The rating action follows the announcement by Bank of New York and JPMorgan Chase & Co. (“JPMorgan”) of their intent to enter into a transaction involving the sale of the Company’s retail and regional middle market businesses to JPMorgan for US$3.1 billion with a premium of US$2.3 billion. Simultaneously, JPMorgan will sell its corporate trust business to Bank of New York for US$2.8 billion with a premium of US$2.15 billion. The difference in premiums will result in a net cash payment of
US$150 million to Bank of New York. In addition, the Company is subject to a contingent payment of up to US$50 million from JPMorgan, tied to customer retention. The proposed transaction is subject to various regulatory approvals and is expected to close by the end of the third quarter in 2006.
DBRS believes that the transaction will result in better strategic allocation of the Company’s capital and resources, lower its risk profile, and improve its future earnings prospects. However, given Bank of New York’s already high ratings, DBRS does not consider the potential benefits of the transaction to warrant positive rating consideration at this time.
Bank of New York is selling a retail franchise that has traditionally produced stable earnings and a large low-cost core deposit base. At the same time the Company is strengthening its already powerful global securities business through the acquisition. The approximately US$15 billion each in loans and deposits to be sold to JPMorgan will be replaced by comparable amounts of corporate trust assets and equally stable deposits arising from the trust business. Importantly, the Company can forego the expenses it would have to incur to upgrade its low growth retail franchise to match those of its prime competitors, while boosting its market position and gaining further geographic diversification in its core corporate trust business.
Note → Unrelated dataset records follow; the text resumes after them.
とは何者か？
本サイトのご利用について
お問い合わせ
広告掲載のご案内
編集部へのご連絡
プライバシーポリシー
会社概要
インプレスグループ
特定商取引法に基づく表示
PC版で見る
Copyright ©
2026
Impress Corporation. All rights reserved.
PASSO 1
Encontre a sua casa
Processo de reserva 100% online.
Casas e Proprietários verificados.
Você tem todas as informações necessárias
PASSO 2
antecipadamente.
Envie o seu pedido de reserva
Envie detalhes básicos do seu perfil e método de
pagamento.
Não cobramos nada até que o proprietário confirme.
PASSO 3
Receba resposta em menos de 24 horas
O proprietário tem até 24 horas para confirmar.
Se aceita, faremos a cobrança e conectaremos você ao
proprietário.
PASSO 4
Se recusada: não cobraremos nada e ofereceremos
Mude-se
Bank of New York’s earnings will likely decline in the short to intermediate term to reflect the costs associated with the sale of the retail assets and the integration of the acquired trust business. In addition, the Company’s tangible common equity ratios will suffer because of the goodwill related to the purchase. However, DBRS expects earnings to increase following the integration process, and tangible common equity ratios to be restored from earnings retention within a reasonable period.
Headquartered in New York City, The Bank of New York Company, Inc. is a global leader in providing securities, servicing, treasury management, investment management, and banking services. Customer relationships of the Company, located in 100 markets worldwide, include financial institutions, corporations, government entities, endowments, and foundations. At December 31, 2005, Bank of New York reported US$102 billion in assets.